Thread

  1. Re: Speed up COPY FROM text/CSV parsing using SIMD

    Manni Wood <manni.wood@enterprisedb.com> — 2025-11-26T14:21:46Z

    On Wed, Nov 26, 2025 at 5:51 AM KAZAR Ayoub <ma_kazar@esi.dz> wrote:
    
    > Hello,
    > On Wed, Nov 19, 2025 at 10:01 PM Nathan Bossart <nathandbossart@gmail.com>
    > wrote:
    >
    >> On Tue, Nov 18, 2025 at 05:20:05PM +0300, Nazir Bilal Yavuz wrote:
    >> > Thanks, done.
    >>
    >> I took a look at the v3 patches.  Here are my high-level thoughts:
    >>
    >> +    /*
    >> +     * Parse data and transfer into line_buf.
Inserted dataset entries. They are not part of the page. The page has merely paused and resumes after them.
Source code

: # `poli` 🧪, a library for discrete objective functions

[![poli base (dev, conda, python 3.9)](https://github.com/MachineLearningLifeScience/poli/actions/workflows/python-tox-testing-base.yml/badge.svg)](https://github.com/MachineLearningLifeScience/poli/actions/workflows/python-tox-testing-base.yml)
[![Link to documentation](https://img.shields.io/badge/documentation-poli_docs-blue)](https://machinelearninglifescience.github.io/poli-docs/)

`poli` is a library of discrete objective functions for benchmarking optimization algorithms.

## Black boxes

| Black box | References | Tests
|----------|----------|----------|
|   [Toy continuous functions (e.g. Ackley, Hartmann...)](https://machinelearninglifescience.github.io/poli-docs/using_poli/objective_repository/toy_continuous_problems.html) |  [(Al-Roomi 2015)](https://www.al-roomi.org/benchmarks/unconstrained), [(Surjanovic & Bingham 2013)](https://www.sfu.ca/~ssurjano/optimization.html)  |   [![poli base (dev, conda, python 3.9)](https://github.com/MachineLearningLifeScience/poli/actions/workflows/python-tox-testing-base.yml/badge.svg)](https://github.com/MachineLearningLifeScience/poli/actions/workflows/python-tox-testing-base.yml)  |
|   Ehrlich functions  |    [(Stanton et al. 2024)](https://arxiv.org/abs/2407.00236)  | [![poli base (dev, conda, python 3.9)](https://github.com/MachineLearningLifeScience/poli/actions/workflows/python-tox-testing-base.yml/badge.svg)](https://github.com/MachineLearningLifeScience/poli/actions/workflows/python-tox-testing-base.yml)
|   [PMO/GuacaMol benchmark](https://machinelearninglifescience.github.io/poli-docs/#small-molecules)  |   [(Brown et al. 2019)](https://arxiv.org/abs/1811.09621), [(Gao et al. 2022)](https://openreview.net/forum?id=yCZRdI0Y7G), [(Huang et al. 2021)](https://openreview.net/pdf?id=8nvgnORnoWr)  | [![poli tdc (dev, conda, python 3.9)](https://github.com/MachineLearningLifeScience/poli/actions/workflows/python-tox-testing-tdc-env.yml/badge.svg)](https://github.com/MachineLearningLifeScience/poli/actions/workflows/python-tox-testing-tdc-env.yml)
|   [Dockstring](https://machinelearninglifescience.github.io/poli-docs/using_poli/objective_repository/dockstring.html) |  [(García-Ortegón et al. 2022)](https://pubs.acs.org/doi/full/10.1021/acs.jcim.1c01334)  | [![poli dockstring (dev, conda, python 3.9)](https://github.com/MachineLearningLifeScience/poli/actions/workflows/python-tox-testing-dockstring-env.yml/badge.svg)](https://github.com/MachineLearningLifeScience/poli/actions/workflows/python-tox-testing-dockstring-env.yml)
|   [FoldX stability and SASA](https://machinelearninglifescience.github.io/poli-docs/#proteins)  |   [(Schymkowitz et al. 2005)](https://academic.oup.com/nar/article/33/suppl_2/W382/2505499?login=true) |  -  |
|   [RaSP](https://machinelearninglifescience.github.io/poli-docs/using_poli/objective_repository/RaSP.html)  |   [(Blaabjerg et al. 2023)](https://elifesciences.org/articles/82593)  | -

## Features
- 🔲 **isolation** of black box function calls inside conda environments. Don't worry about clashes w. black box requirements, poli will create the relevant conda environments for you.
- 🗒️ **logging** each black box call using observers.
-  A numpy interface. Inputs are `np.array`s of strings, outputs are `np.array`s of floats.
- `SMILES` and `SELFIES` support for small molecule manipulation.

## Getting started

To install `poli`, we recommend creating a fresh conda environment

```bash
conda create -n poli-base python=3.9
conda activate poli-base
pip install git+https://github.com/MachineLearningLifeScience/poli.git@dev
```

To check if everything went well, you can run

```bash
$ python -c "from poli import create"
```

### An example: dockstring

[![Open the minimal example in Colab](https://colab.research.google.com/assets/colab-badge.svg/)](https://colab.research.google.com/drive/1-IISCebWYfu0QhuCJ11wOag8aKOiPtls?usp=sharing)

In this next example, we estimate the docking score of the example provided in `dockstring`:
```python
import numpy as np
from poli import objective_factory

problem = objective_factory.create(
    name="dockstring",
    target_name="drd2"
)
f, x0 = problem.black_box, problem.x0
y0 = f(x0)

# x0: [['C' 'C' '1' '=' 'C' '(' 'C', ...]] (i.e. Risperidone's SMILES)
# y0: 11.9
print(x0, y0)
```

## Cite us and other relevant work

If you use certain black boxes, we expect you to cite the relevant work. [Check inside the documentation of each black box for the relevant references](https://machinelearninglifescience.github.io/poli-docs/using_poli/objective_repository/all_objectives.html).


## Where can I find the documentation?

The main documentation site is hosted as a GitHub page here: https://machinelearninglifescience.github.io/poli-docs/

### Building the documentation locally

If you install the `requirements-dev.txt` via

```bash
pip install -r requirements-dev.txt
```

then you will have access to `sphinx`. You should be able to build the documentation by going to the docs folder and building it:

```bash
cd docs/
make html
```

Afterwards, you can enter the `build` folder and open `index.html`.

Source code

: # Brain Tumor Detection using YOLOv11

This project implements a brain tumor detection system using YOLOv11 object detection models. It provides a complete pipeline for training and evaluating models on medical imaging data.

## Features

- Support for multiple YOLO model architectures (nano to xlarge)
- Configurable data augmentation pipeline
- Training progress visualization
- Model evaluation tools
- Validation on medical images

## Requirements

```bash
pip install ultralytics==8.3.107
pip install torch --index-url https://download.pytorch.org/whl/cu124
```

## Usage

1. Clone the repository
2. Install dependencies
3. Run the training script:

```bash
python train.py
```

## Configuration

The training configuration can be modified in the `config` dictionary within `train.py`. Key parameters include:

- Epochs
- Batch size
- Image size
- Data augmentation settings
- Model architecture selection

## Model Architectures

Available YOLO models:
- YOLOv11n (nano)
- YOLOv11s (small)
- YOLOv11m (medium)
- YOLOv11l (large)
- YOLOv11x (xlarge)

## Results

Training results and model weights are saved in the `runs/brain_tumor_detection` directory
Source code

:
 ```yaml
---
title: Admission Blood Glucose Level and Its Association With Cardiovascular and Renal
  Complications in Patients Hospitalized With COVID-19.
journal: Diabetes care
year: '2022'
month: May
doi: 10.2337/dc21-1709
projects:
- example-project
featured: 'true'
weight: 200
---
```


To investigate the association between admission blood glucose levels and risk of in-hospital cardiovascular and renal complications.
To get benefit from
    >> inlining,
    >> +     * call CopyReadLineText() with the constant boolean variables.
    >> +     */
    >> +    if (cstate->simd_continue)
    >> +        result = CopyReadLineText(cstate, is_csv, true);
    >> +    else
    >> +        result = CopyReadLineText(cstate, is_csv, false);
    >>
    >> I'm curious whether this actually generates different code, and if it
    >> does,
    >> if it's actually faster.  We're already branching on cstate->simd_continue
    >> here.
    >
    > I've compiled both versions with -O2 and confirmed they generate different
    > code. When simd_continue is passed as a constant to CopyReadLineText, the
    > compiler optimizes out the condition checks from the SIMD path.
    > A small benchmark on a 1GB+ file shows the expected benefit which is
    > around 6% performance improvement.
    > I've attached the assembly outputs in case someone wants to check
    > something else.
    >
    >
    > Regards,
    > Ayoub Kazar
    >
    
    Correction to my last post:
    
    I also tried files that alternated lines with no special characters and
    lines with 1/3rd special characters, thinking I could force the algorithm
    to continually check whether or not it should use simd and therefore force
    more overhead in the try-simd/don't-try-simd housekeeping code. The text
    file was still 20% faster (not 50% faster as I originally stated --- that
    was a typo). The CSV file was still 13% faster.
    
    Also, apologies for posting at the top in my last e-mail.
    -- 
    -- Manni Wood EDB: https://www.enterprisedb.com